6.       Primary VM Suffers Out of Space Error
If the storage system you are using has thin provisioning built in, a Primary VM can crash when it encounters an out of space error.
Problem
When used with a thin provisioned storage system, a Primary VM can crash. The Secondary VM replaces the Primary VM, but the error message "There is no more space for virtual disk <disk_name>" appears on the vSphere client
Cause
If thin provisioning is built into the storage system, it is not possible for ESX/ESXi hosts to know if enough disk space has been allocated for a pair of fault tolerant virtual machines. If the Primary VM asks for extra disk space but there is no space left on the storage, the primary VM crashes.
Solution
The error message gives you the choice of continuing the session by clicking "Retry" or clicking "Cancel" to terminate the session. Ensure that there is sufficient disk space for the fault tolerant virtual machine pair and click "Retry"
7.       Fault Tolerant Virtual Machine Failovers
A Primary or Secondary VM can fail over even though its ESXi host has not crashed. In such cases, virtual
machine execution is not interrupted, but redundancy is temporarily lost. To avoid this type of failover, be
aware of some of the situations when it can occur and take steps to avoid them.
Partial Hardware Failure Related to Storage
This problem can arise when access to storage is slow or down for one of the hosts. When this occurs there are many storage errors listed in the VMkernel log. To resolve this problem you must address your storage-related problems.
Partial Hardware Failure Related to Network
If the logging NIC is not functioning or connections to other hosts through that NIC are down, this can trigger a fault tolerant virtual machine to be failed over so that redundancy can be reestablished. To avoid this problem, dedicate a separate NIC each for vMotion and FT logging traffic and perform vMotion migrations only when the virtual machines are less active.
Insufficient Bandwidth on the Logging NIC Network
This can happen because of too many fault tolerant virtual machines being on a host. To resolve this problem, more broadly distribute pairs of fault tolerant virtual machines across different hosts.
vMotion Failures Due to Virtual Machine Activity Level
If the vMotion migration of a fault tolerant virtual machine fails, the virtual machine might need to be failed over. Usually, this occurs when the virtual machine is too active for the migration to be completed with only minimal disruption to the activity. To avoid this problem, perform vMotion migrations only when the virtual machines are less active.
Too Much Activity on VMFS Volume Can Lead to Virtual Machine Failovers
When a number of file system locking operations, virtual machine power ons, power offs, or vMotion
migrations occur on a single VMFS volume, this can trigger fault tolerant virtual machines to be failed over. A symptom that this might be occurring is receiving many warnings about SCSI reservations in the VMkernel log. To resolve this problem, reduce the number of file system operations or ensure that the fault tolerant virtual machine is on a VMFS volume that does not have an abundance of other virtual machines that are regularly being powered on, powered off, or migrated using vMotion.
Lack of File System Space Prevents Secondary VM Startup
Check whether or not your /(root) or /vmfs/datasource file systems have available space. These file systems can become full for many reasons, and a lack of space might prevent you from being able to start a new Secondary VM.
8.       VMware Fault Tolerance fails to turn on in a two node cluster
Purpose
Running FT protected virtual machines in a two node cluster is supported. Problems can occur when there is a need to vMotion the primary virtual machine from one host to the other. As the primary and secondary virtual machines cannot reside on the same host, FT must be turned off so that the secondary virtual machines is destroyed. The primary virtual machines can then be vMotioned to the other host.
Resolution
This issue occurs if the monitor mode changes during the vMotion process. FT requires the monitor mode be set to Use Intel VT-x/AMD-V for instruction set virtualization and software for MMU virtualization for the monitor mode to not change during the vMotion process.

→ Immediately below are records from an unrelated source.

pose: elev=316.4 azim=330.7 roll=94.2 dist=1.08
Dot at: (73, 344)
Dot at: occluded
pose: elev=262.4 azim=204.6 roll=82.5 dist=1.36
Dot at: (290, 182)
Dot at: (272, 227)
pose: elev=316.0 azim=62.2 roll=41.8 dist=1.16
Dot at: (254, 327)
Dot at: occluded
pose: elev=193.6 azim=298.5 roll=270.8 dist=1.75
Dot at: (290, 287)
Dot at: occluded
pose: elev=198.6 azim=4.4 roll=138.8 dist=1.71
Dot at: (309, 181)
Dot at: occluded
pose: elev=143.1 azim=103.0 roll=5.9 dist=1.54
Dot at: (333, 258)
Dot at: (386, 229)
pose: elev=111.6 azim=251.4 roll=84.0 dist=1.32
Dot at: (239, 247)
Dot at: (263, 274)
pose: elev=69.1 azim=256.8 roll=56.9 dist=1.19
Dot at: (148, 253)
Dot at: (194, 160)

The default setting for the virtual machine monitor mode is Automatic and FT sets the monitor mode appropriately behind the scenes. If the hosts in the cluster support the Use Intel VT-x/AMD-V for instruction set virtualization and Intel EPT/AMD RVI for MMU virtualization option, the monitor mode is changed to this during the vMotion process.

To set the monitor mode explicitly to Use Intel VT-x/AMD-V for instruction set virtualization and software for MMU virtualization:

Note: In some instances, the virtual machine needs to be powered off in order to change the monitor mode.
·         Right-click the virtual machine in question and choose Edit Settings.
·         In the virtual machine Properties window, click Options and select the CPU/MMU Virtualization option under the Advanced heading.
·         Select the radio button next to Use Intel VT-x/AMD-V for instruction set virtualization and software for MMU virtualization.
·         Click OK.
·         For the setting to take effect, the virtual machine needs to be power cycled or vMotion to another host. When this is complete, FT can be turned on for the virtual machine.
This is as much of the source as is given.